Several months ago, I wrote:

I've been learning about virtual memory. I guess I'll explain what I know, and if someone wants to correct me, please let me know.

Okay, so, fundamentally, VM is a mapping of virtual pages to “other things” (like physical memory, devices, disks, etc.) What’s a page? 4k of memory. Well, it’s not always 4k, but that’s a common size. The size dictates how many entries in the page table you have, because each page can be mapped to something different and it has to keep track of each page individually.
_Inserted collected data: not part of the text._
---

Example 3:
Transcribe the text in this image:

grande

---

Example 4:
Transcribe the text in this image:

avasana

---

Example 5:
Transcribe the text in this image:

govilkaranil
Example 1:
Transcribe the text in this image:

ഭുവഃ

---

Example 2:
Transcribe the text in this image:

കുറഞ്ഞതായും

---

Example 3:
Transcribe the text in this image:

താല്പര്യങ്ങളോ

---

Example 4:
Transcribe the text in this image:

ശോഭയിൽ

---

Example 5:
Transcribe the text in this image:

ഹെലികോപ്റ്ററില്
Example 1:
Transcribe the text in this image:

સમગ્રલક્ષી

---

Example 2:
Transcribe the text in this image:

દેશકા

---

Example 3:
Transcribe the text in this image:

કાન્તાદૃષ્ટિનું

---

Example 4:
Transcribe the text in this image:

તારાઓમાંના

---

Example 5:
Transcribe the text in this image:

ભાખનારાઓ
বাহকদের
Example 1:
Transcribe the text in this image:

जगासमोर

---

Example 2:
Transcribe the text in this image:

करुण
What’s the point of VM? There are many. Processes shouldn’t be able to access the memory of other processes, and in this method each process gets its own VM address space so that you can’t possibly confuse them. Also, these mappings can go to many places – you can have two processes share the same address space; you can swap pages to disk and then bring them back when somebody needs to use them; you can (as mentioned before) make some pages actually devices like graphics memory, and so forth.
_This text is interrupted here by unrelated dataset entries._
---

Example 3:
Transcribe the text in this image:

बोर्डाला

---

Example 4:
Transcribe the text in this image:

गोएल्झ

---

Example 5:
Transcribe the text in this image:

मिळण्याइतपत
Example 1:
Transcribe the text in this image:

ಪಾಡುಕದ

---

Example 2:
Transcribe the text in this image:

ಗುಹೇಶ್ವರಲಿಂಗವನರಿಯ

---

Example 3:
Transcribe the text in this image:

Now that I’m deep into the Virtual Memory assignment of CS169, I can talk about this more. I was basically right, though. The way we’ve implemented it is with “VM Areas” and page tables. VM Areas specify a range of pages that are mapped to a certain vnode (which can be null). We convert from VM Areas to page tables when we “page fault” – which involves instructing the vnode to give us a page of RAM, or creating it out of thin air if the vnode is null. Then we save the physical page in the page table.

The hardware doesn’t look at our page table structure, though; we have to fill the TLB with some page table entries. So when the hardware gets a TLB miss, it asks us to fill it, and we look at the page table, optionally handle a page fault, and write from the page table to the TLB.
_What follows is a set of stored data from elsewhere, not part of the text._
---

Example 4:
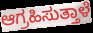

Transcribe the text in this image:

ಆಗ್ರಹಿಸುತ್ತಾಳೆ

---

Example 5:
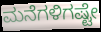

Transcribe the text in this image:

ಮನೆಗಳಿಗಷ್ಟೇ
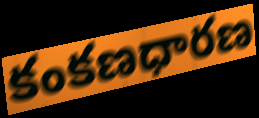
కంకణధారణ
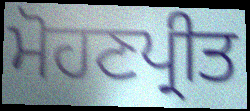
ਮੋਹਣਪ੍ਰੀਤ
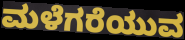
ಮಳೆಗರೆಯುವ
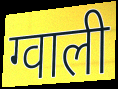
ग्वाली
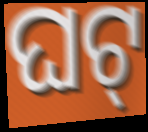
ଘଟ୍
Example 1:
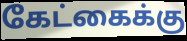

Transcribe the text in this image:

கேட்கைக்கு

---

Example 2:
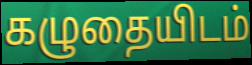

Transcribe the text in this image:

கழுதையிடம்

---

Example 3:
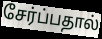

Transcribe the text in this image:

சேர்ப்பதால்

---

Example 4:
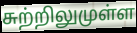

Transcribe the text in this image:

சுற்றிலுமுள்ள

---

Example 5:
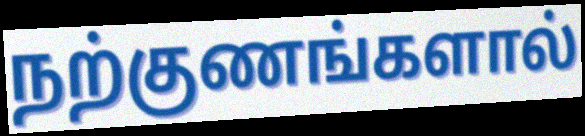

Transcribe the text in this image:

நற்குணங்களால்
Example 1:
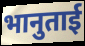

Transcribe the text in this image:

भानुताई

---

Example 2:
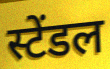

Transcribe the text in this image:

स्टेंडल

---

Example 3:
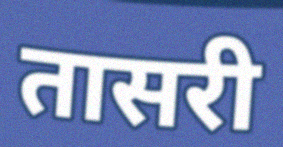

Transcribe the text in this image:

तासरी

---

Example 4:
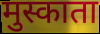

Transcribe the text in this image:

मुस्काता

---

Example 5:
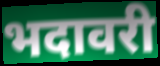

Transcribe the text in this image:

भदावरी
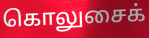
கொலுசைக்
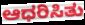
ಆಧರಿಸಿತು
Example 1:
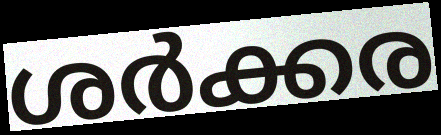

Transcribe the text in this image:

ശർക്കര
One detail I missed was regarding the page table size – if a mapping of every virtual page was stored for every process, it would be large. Instead, we take advantage of the idea that there are usually giant swathes of unmapped memory in the address space – we use a two-level page table. The top level is called the segment table and the next is the page table. We just shift bits to get the segment and page indices, and only allocate the page tables on demand.